Interrogé sur La Première, Tanguy de Wilde, professeur de relations internationales à l’UCLouvain, estime que cette récompense a toujours "une utilité parce que ça peut saluer les efforts de ceux qui ont mené à un processus de paix très spécifique ou bien encourager une institution qui essaye de faire une propagation plus large des idéaux proclamés dans le prix Nobel. Ça a donc un sens, et ça a un sens exemplaire. L’idée est qu’on veut essayer de saluer une institution ou un homme ou une femme qui peut être un exemple pour les idéaux de la paix".

La paix

"Avant la guerre de 1914-1918, on essayait plutôt de récompenser des personnalités véritablement pacifiques, voire pacifistes. Après, au XXe siècle, qui a été un siècle très difficile en matière de conflits, on a voulu saluer ceux qui faisaient la paix, et d’ailleurs on a parfois même salué des gens qui avaient fait la guerre pendant longtemps avant de se mettre à la table de la paix. La question de l’encouragement et l’exemple d’Obama sont tout à fait singuliers parce que d’autres présidents américains avaient été salués parce qu’ils avaient véritablement fait quelque chose. Le président Theodore Roosevelt avait fait la paix avec la Russie et le Japon et il avait été le promoteur de cette paix. Le président Wilson avait été le promoteur de la Conférence de Versailles. Quand Obama reçoit le Prix Nobel de la paix, il n’a pratiquement rien fait et il le dit lui-même : 'Je suis le commandant en chef d’une armée et vous me donnez le prix Nobel de la paix'. Il avait annoncé qu’il allait tenter de se désengager d’Irak et de régler le problème en Afghanistan, et donc c’était une forme d’encouragement. Je ne sais pas si les promoteurs du prix Nobel savaient qu’Obama passerait dans l’histoire comme étant le président qui a le plus utilisé des drones mortels pour avoir des frappes ciblées. Je ne crois pas qu’ils l’imaginaient. Mais d’une certaine manière, le président Obama a, avec d’autres, pu en 2015 nouer un accord sur le nucléaire iranien, même s’il n’était pas le seul. C’était donc une forme d’encouragement, mais ce prix Nobel était quand même très étrange. On avait l’impression qu’il avait plus été donné sur des discours que sur une véritable action d’un homme politique", poursuit le professeur.

Déposer les armes

Selon lui, le prix Nobel de la paix est parfois hautement géopolitique : "Cela peut effectivement l’être pour indiquer que, quel que soit la situation ou le caractère inextricable de la situation, on veut essayer de récompenser ceux qui font le plus dur à un moment donné, c’est-à-dire qu’ils déposent les armes, ils se sont peut-être haïs pendant des années, mais enfin ils vont faire la paix. Le meilleur exemple est quand même le prix Nobel de la paix qui a été attribué au président Sadate et à Menahem Begin. Tous les deux étaient des militaires, tous les deux avaient fait la guerre, l’un avait aussi un passé terroriste, l’autre avait un passé d’admiration de l’armée allemande, et malgré tout, ils se sont un jour arrêtés et ils ont fait la paix. C’est donc effectivement hautement politique, voire géopolitique, comme récompense. C’est parfois moins spectaculaire, mais ça a aussi été le cas par exemple quand on a attribué le prix à Kissinger et Le Duc Tho, le Nord-Vietnamien qui l’a d’ailleurs refusé, mais on voulait saluer les négociations, les accords de Paris qui allaient mettre tout doucement fin à la guerre du Vietnam".
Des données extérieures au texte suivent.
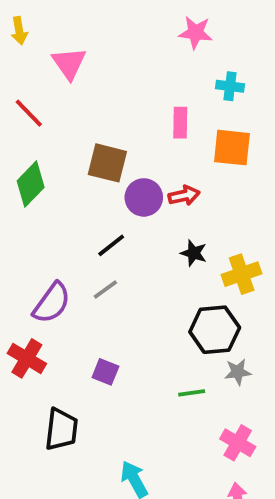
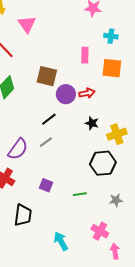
gray star: (238, 372) -> (116, 200), moved
green line: (192, 393) -> (80, 194), moved
pink cross: (238, 443) -> (100, 231), moved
Quelquefois "on empêche le silence quand on octroie le prix Nobel à des opposants, des dissidents, le cas échéant même des gens qui sont en prison. On se souvient du prix Nobel qui a été attribué au physicien Andreï Sakharov ou au Chinois Liu Xiaobo, qui lui-même n’a pas pu venir le chercher, ou à Aung San Suu Kyi, même si certains le contesteront maintenant. C’était chaque fois des dissidents ou des opposants au régime en place. Il y a donc là un message qui est lancé et qui ne plaît d’ailleurs pas à ces régimes autoritaires, mais qui permet d’attirer les projecteurs sur un combat par rapport à un État dictatorial, totalitaire, autoritaire, selon les cas", conclut Tanguy de Wilde.